Nov 8, 2010

News and gold strategy 08.11.2010

Another Day, Another Record for Gold - $1400 Just a Whisk Away

08 Nov 2010
1st resistance
2nd resistance
3rd resistance
Today’s resistance US$
1404
1413
1429

1st support
2nd support
3rd support
Today’s support US$
1380
1364
1355
Today’s pivot point US$
1389



The Day’s Story:
Gold peaked to another record high on Friday, rising to never seen before level twice in two days and finished the week with 5.5% gains making it its second weekly gain in a row and 13th in last 14 weeks. Gold price was under pressure for most of the day but rallied in final hours of floor trading and finished a whisk away from psychological $1400 level while other commodities and stocks gave away most of their intraday gains. Gold came under selling pressure due to profit taking as a result of stronger than expected jobs numbers painting brighter economic outlook. Dollar reacted positive to jobs numbers and rebounded from its earlier losses. gold soon recovered the lost ground and lifted to uncharted territory once again later in the session as bargain hunters came back into play. Gold’s next week outlook is bullish according to many analysts and more gains are on the cards as long as dollar remains under selling pressure.
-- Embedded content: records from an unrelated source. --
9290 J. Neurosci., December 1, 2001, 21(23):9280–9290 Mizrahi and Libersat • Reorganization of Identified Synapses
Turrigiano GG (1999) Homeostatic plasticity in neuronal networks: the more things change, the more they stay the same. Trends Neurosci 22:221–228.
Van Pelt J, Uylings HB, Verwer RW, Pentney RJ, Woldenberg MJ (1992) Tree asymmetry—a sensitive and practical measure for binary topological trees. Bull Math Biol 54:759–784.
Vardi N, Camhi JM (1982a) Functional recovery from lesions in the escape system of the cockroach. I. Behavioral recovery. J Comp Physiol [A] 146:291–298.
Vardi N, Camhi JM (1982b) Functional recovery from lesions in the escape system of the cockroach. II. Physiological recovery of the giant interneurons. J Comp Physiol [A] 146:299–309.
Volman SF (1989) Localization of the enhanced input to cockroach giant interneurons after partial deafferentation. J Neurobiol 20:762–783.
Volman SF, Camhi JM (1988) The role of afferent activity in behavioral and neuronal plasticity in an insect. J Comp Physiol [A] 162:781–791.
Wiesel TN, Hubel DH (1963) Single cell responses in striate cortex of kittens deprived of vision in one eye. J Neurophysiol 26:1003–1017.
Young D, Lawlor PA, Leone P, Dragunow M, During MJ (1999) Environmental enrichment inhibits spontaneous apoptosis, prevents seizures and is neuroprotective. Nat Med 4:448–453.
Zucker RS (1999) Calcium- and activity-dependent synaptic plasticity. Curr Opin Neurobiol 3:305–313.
Gold is up by 29% for the year and well set to post its 10th annual gain.

U.S stocks ended moderately high extending their gains to 2 years high on Friday in the wake of fresh stimulus package. Stocks managed to finish in positive territory but well off their earlier levels. DOW finished the weeks 2.9% higher, while S&P500 posted gains of 3.4% and NASDAQ ended 2.9% higher for the week after a busy week at economic front. Friday jobs report revealed that employment rose by a better than expected 151,000 last month against expected 60,000 and private-sector employers added 159,000 jobs, the Labour Department said. In addition, the September number received a positive revision to show payrolls fell 41,000, less than an original estimate of a 95,000 decline. The unemployment rate, however, remained unchanged at 9.6%, according to the report. Gold’s initial reaction to jobs numbers was a quick profit taking as mentioned in our previous report but bullion was later supported by bullish technical and fundamental factors despite resurging dollar. It is going to be quiet week at economic front as most of the big corporations have come out with their earnings for third quarter which helped stock markets to climb their two years highs. No major economic data is to be released this week and trading in gold will rely heavily on dollar movement in absence of any other economic catalysts.
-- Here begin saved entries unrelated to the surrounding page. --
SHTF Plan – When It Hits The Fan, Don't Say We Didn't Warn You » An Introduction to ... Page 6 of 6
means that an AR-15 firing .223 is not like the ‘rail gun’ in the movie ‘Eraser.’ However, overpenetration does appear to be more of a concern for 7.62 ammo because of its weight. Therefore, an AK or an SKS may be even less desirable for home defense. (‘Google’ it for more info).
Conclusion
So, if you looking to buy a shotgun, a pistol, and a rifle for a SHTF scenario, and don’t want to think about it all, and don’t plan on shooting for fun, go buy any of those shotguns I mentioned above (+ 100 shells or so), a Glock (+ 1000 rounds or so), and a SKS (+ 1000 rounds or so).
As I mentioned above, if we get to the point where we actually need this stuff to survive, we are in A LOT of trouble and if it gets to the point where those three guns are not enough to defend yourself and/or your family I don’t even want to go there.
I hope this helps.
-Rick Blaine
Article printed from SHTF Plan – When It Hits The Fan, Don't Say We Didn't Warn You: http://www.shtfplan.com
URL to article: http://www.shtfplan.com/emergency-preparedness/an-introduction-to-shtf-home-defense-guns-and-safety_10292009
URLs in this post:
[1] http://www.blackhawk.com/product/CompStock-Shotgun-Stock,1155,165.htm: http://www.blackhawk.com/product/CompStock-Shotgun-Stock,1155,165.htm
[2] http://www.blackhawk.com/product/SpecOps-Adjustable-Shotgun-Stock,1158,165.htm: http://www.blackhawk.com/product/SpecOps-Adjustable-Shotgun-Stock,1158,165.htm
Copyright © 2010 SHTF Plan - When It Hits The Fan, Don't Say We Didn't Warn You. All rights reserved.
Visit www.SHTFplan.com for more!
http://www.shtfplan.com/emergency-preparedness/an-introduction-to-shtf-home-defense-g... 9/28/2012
U.S dollar took a breather as better than expected non-farm payroll report supported the greenback and helped erase some of its previous losses. Inverse correlation between dollar and gold took a hit on Friday as both ended in positive territory. Gold advances came as bargain hunters found the latest dip in prices an opportunity to pile up on their holdings. FED’s latest move to pump more money in the economy is considered to air inflationary pressure and gold will be the main beneficiary in these times as it has a reputation to act as a hedge against inflation. Dollar may bounce back in short term due to its massively oversold status but its fundamental and technical outlook remains bearish which is an underlying bullish factor for gold prices.
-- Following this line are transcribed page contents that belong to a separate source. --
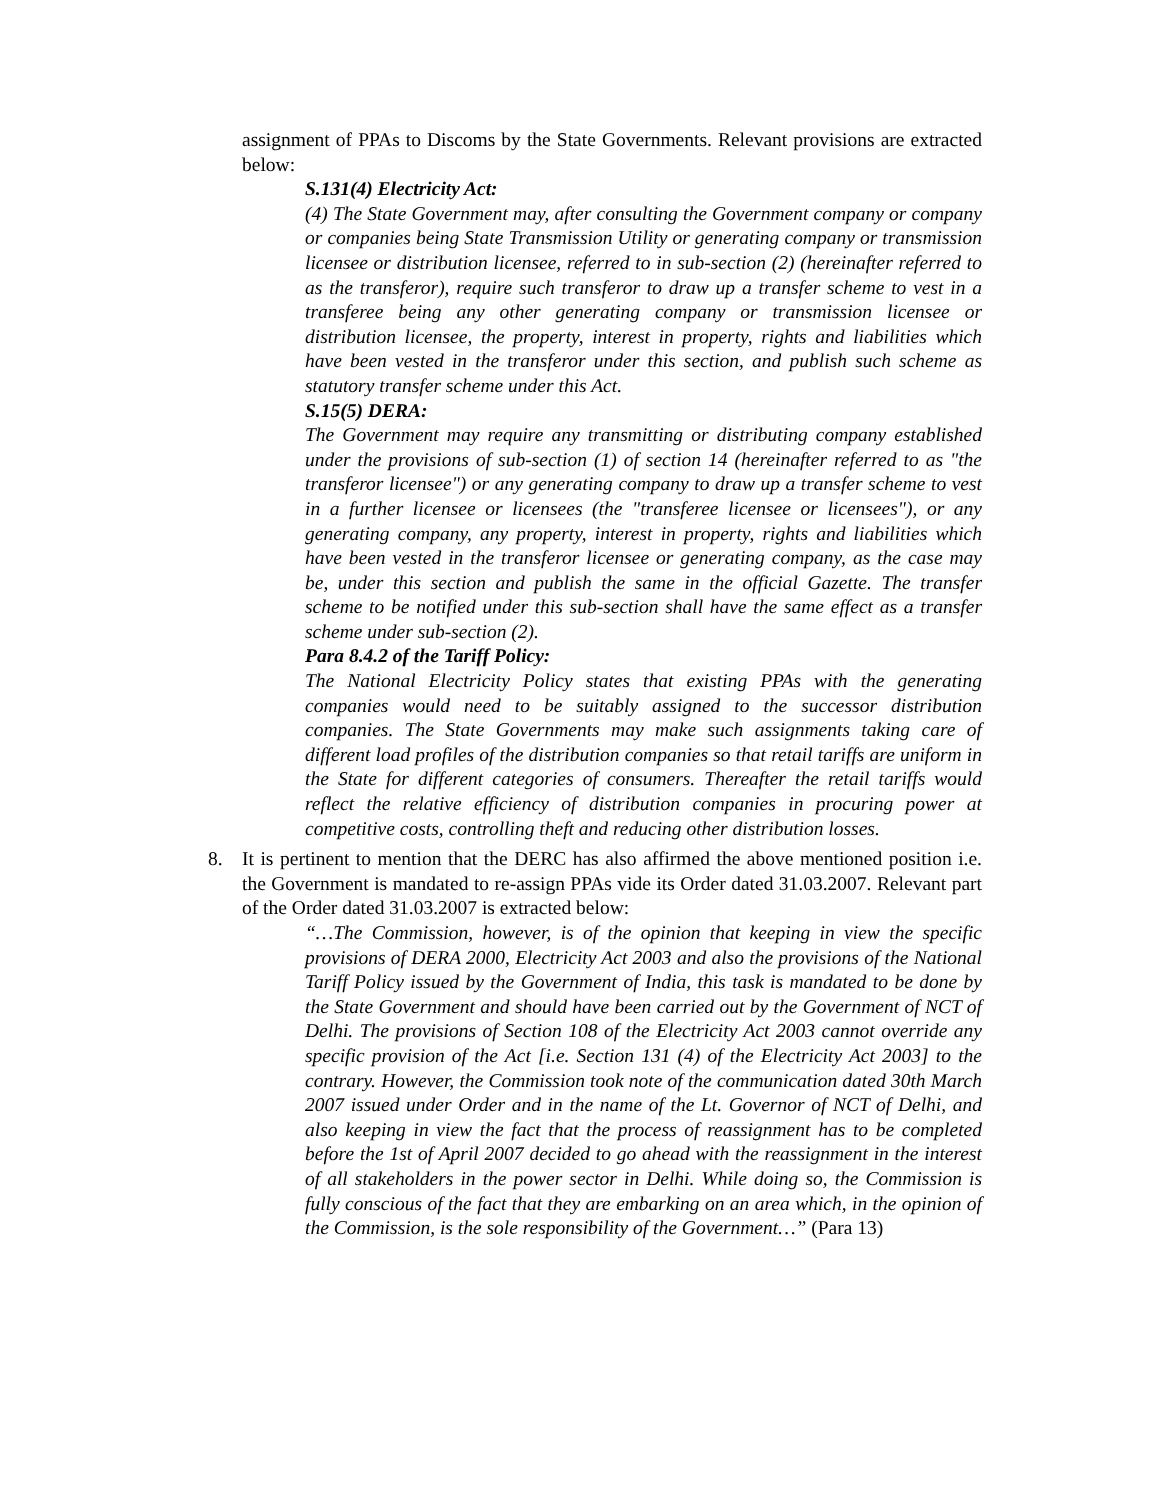assignment of PPAs to Discoms by the State Governments. Relevant provisions are extracted below:
S.131(4) Electricity Act:
(4) The State Government may, after consulting the Government company or company or companies being State Transmission Utility or generating company or transmission licensee or distribution licensee, referred to in sub-section (2) (hereinafter referred to as the transferor), require such transferor to draw up a transfer scheme to vest in a transferee being any other generating company or transmission licensee or distribution licensee, the property, interest in property, rights and liabilities which have been vested in the transferor under this section, and publish such scheme as statutory transfer scheme under this Act.
S.15(5) DERA:
The Government may require any transmitting or distributing company established under the provisions of sub-section (1) of section 14 (hereinafter referred to as "the transferor licensee") or any generating company to draw up a transfer scheme to vest in a further licensee or licensees (the "transferee licensee or licensees"), or any generating company, any property, interest in property, rights and liabilities which have been vested in the transferor licensee or generating company, as the case may be, under this section and publish the same in the official Gazette. The transfer scheme to be notified under this sub-section shall have the same effect as a transfer scheme under sub-section (2).
Para 8.4.2 of the Tariff Policy:
The National Electricity Policy states that existing PPAs with the generating companies would need to be suitably assigned to the successor distribution companies. The State Governments may make such assignments taking care of different load profiles of the distribution companies so that retail tariffs are uniform in the State for different categories of consumers. Thereafter the retail tariffs would reflect the relative efficiency of distribution companies in procuring power at competitive costs, controlling theft and reducing other distribution losses.
8. It is pertinent to mention that the DERC has also affirmed the above mentioned position i.e. the Government is mandated to re-assign PPAs vide its Order dated 31.03.2007. Relevant part of the Order dated 31.03.2007 is extracted below:
“…The Commission, however, is of the opinion that keeping in view the specific provisions of DERA 2000, Electricity Act 2003 and also the provisions of the National Tariff Policy issued by the Government of India, this task is mandated to be done by the State Government and should have been carried out by the Government of NCT of Delhi. The provisions of Section 108 of the Electricity Act 2003 cannot override any specific provision of the Act [i.e. Section 131 (4) of the Electricity Act 2003] to the contrary. However, the Commission took note of the communication dated 30th March 2007 issued under Order and in the name of the Lt. Governor of NCT of Delhi, and also keeping in view the fact that the process of reassignment has to be completed before the 1st of April 2007 decided to go ahead with the reassignment in the interest of all stakeholders in the power sector in Delhi. While doing so, the Commission is fully conscious of the fact that they are embarking on an area which, in the opinion of the Commission, is the sole responsibility of the Government…” (Para 13)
Gold price started its Friday session with little movement in any direction after its biggest daily rise in 20 months a d ay earlier. Gold started to head down as Asian session progressed and continued its trend as European markets opened for their trading day. Gold losses were deepened with better than expected Non-Farm Payroll numbers and fell to its intraday low of $1373.4 an ounce just before the markets in U.S started their final session of the week. Gold however, found a support at these levels and turned around, erasing all of its intraday losses and peaking to another record level for second day in a row. Gold made a new all time high of $1398.1 in later part of U.S session and closed near its session high at $1395 an ounce.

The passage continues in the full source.